O homem parou na frente do corpo do garoto e ficou um tempo contemplando,
até arrancar com uma das mãos a cabeça do menino, mordendo um dos
olhos, tirando aquele pedaço num movimento rápido.
*****
O dia novamente
raiou e a mãe acordou de seu desmaiou, vendo no quarto três homens
que limpavam os pisos e paredes com baldes de água. Ela se levantou
e começou a gritar e a bater nos moveis
— Acalme-se
senhora! Gritou um dos homens a segurando
— Porque
meu filho!?
— Porque
alguém tem que ser e dessa vez foi o seu! Gritou outro dos homens
— Ele já
tinha pego o da frente
— Não sei
porque ele quis dois dessa vez, mas lembre-se que não foi só a senhora
que perdeu um filho hoje
— Maldição!
Seus malditos!
Ela tentava
se soltar do homem que a segurava. Outro então se aproximou e segurou
ela por outro braço.
— Senhora
sabe que não é culpa nossa
Ela logo perdeu
suas forças e começou a chorar. Os homens a soltaram, enquanto ela
ia cambaleando até a parede
— Eu não
poderei ter outros filhos... Disse ela escorregando, caindo no chão
— Eu sei
que é difícil, também perdi um filho
— É mais
por favor seja forte.
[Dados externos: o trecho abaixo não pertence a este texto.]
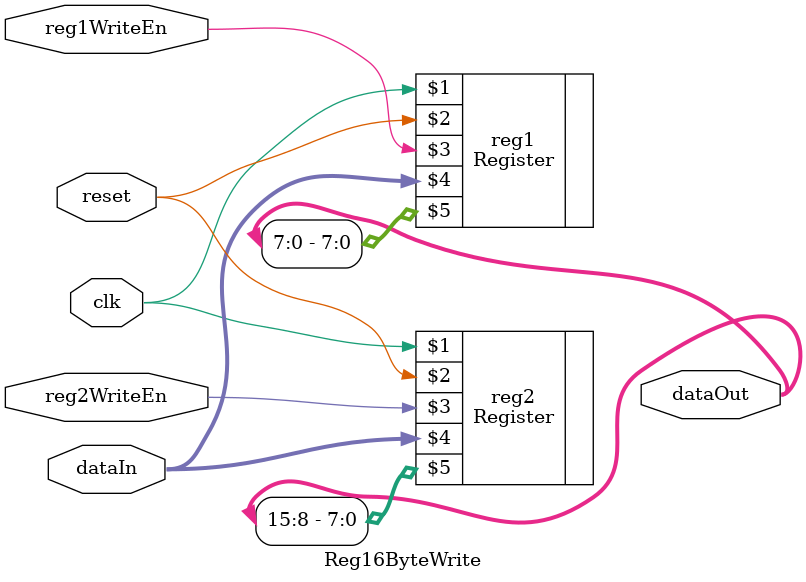
<source format=v>
module Reg16ByteWrite(
    input wire clk,
    input wire reset,
    input wire reg1WriteEn,
    input wire reg2WriteEn,
    input wire [7:0] dataIn,
    output wire [15:0] dataOut
);
    Register #(8, 8'b0) reg1(
        clk,
        reset,
        reg1WriteEn,
        dataIn,
        dataOut[7:0]
    );

    Register #(8, 8'b0) reg2(
        clk,
        reset,
        reg2WriteEn,
        dataIn,
        dataOut[15:8]
    );
endmodule
</source>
Disse um outro se aproximando dela. Deus será
justo com a senhora
Por um momento
ela ficou em silencio. Lembrou-se de tudo que sua mãe lhe dizia. Sabia
que um dia aquilo poderia acontecer, sabia que a maldição um dia lhe
bateria a porta.
Na casa da
frente outra mãe agora gritava ao acordar e ver aqueles homens em sua
casa de chapéus entre as mãos. Nas ruas outros limpavam os rastros
de sangue e restos de carne ali deixados, enquanto os moradores tentavam
seguir suas vidas e protegendo suas crianças daquela visão horrenda,
mesmo sabendo que um dia eles teria que saber a verdade
Mesmo que acostumados,
as manhãs pós primeira lua sempre eram apavorantes, todos acordavam
desesperados, correndo até seus filhos, abraçando-os forte ao ver
que eles ainda estava ali deitados. Poucos eram os que ainda tinham
fé, mas ainda haviam muitos que acreditavam que essa maldição um
dia iria embora, algo que ficava cada vez mais raro com o passar das
gerações. Mesmo assim hoje a igreja estaria lotada, todos rezando
pela sorte de ainda terem seus pequenos filho vivos ao seu lado.